ED BAIERLEIN, President and Director/manager of Germinal Stage, Inc., was born August 27, 1943, in Wilmington, Delaware and was raised in Jersey City, New Jersey and in Claymont, Delaware. He received his BA in English from Gettysburg College in 1965 and his MA in Theatre Arts from Penn State University in 1967. While at Penn State, he studied under a Shubert Playwriting Fellowship. He enlisted in the USAF in 1968 and spent his four-year tour at Lowry AFB in Denver CO and Johnston Island in the Pacific.
He was Playwright-in-Residence at The Changing Scene Theatre in Denver from 1970 to 1972 and Associate Director and Production Coordinator at The Third Eye Theatre in Denver from 1972 to 1973. In 1973, he co-founded Germinal Stage, Inc.
As an actor, he has performed over 100 leading roles since 1974, including Othello, Archie Rice in The Entertainer (twice), Deeley in Old Times (twice), Arnolphe in The School for Wives (twice), James Tyrone, Sr. in Long Day's Journey Into Night (three times), James Tyrone, Jr. in A Moon for the Misbegotten, Dr. Rance in What the Butler Saw (twice), Don Juan in Don Juan in Hell (twice), Aubrey Piper in The Show Off, Martin Doul in The Well of the Saints (twice), George in Who's Afraid of Virginia Woolf?, the Duke of Altair in Venus Observed, Willy Loman in Death of a Salesman, Starbuck in The Rainmaker, Bill Maitland in Inadmissible Evidence, Tom in The Glass Menagerie, Strindberg in Night of the Tribades, Max in The Homecoming (twice), Gary Essendine in Present Laughter, Nickles in J.B., Galileo in Galileo, Eddie Carbone in A View from the Bridge, Elyot Chase in Private Lives, Undershaft in Major Barbara, Spooner in No Man's Land, Erie Smith in Hughie, Solness in The Master Builder, Shotover in Heartbreak House, Davies in The Caretaker, and Hamm in Endgame. He has been nominated twice by the Denver Drama Critics Circle for "Best Performance by a Leading Actor" and, in 1985, won the award for "Best Season for an Actor.'"
As a director, he has staged over 190 productions since 1974, including plays by Betti, Chekhov, Pinter, Anouilh, O'Neill, Osborne, Williams, de Ghelderode, Camus, Handke, Shaw, Wesker, Cocteau, Ionesco, Rabe, Stoppard, Beckett, Orton, Synge, Pirandello, Sartre, Coward, Brecht, Ibsen, Shepard, and Shakespeare. Often, he plays in the productions he directs and designs set and lights. Practically speaking, he is more interested in investigating the community of actors and audience in real space than in making statements or interpreting them. He was nominated four times by the Denver Drama Critics Circle for "Best Director" (receiving the award for Travesties in 1993 and Suddenly Last Summer in 1999) and, in 1987, received Westword's "Best Director" Award. He received the Denver Post Ovation "Best Year for a Director" award in both 2005 and 2010 and, in 2007, received the Ovation "Best Director" Award for More Stately Mansions and the award for "Theatre Person of the Year."

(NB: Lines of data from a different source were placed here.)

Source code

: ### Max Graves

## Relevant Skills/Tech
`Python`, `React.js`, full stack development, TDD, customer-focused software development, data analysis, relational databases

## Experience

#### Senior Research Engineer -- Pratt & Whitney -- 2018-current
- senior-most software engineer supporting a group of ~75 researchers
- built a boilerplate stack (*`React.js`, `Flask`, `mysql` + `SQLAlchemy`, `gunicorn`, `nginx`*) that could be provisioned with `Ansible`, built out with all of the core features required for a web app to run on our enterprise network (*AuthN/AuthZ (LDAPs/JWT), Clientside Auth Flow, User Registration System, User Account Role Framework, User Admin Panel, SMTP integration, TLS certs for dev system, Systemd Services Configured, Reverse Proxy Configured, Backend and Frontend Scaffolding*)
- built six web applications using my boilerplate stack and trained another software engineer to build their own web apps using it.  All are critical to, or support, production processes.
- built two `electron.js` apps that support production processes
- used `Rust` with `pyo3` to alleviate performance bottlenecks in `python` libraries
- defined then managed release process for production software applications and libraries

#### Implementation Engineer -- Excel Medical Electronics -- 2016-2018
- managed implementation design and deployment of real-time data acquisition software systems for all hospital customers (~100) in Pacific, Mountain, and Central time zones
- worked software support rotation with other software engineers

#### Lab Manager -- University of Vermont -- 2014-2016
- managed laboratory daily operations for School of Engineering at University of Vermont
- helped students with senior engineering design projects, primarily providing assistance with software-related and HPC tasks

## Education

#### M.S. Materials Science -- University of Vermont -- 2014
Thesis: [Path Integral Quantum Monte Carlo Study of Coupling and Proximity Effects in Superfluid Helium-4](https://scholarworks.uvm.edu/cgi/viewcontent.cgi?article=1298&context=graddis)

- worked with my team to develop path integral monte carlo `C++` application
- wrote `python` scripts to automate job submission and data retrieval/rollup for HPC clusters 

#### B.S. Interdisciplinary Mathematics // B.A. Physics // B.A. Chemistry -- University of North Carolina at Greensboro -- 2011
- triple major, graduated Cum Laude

As a teacher, he has been a guest instructor in acting and directing at the University of Colorado at Denver, Colorado Womens' College, and Denver University, and has also taught privately.
In addition, in 1982 he received a Governor's Award for Excellence in the Arts from Colorado Governor Richard D. Lamm and, in 1988, a Mayor's Award for Excellence from Denver Mayor Federico Pena and the Bonfils-Stanton Foundation Award for the Arts & Humanities. From 1998 to 2001, he was a member of the National Theatre Conference. In addition, he and Sallie Diamond have received awards for achievement from the Rocky Mountain Womens' Institute and from Zeta Phi Eta. Productions he has produced or directed have been nominated for over one hundred twenty-five local awards. For twenty years, he served as Chairman of the Colorado Theatre Producers Guild, which he helped found. He has sat on the boards of the Greater Denver Arts Council and the Metro Denver Arts Alliance, on the advisory board of KCFR-FM (NPR), and on the Denver Mayor's Commission on Art, Culture, and Film.
He has been married to actress Sallie Diamond since 1967 and has one child, Thaddeus Adam, born in 1980. He is a struggling but avid golfer. He has lived in Denver, Colorado since 1968 and considers himself fortunate professionally in that he has never had to "go where the work is," but has been able to decide where he liked to live and to make the work happen there. The payoff: ". . . continuous activity, investigation, discovery . . . and a sense of neighborhood."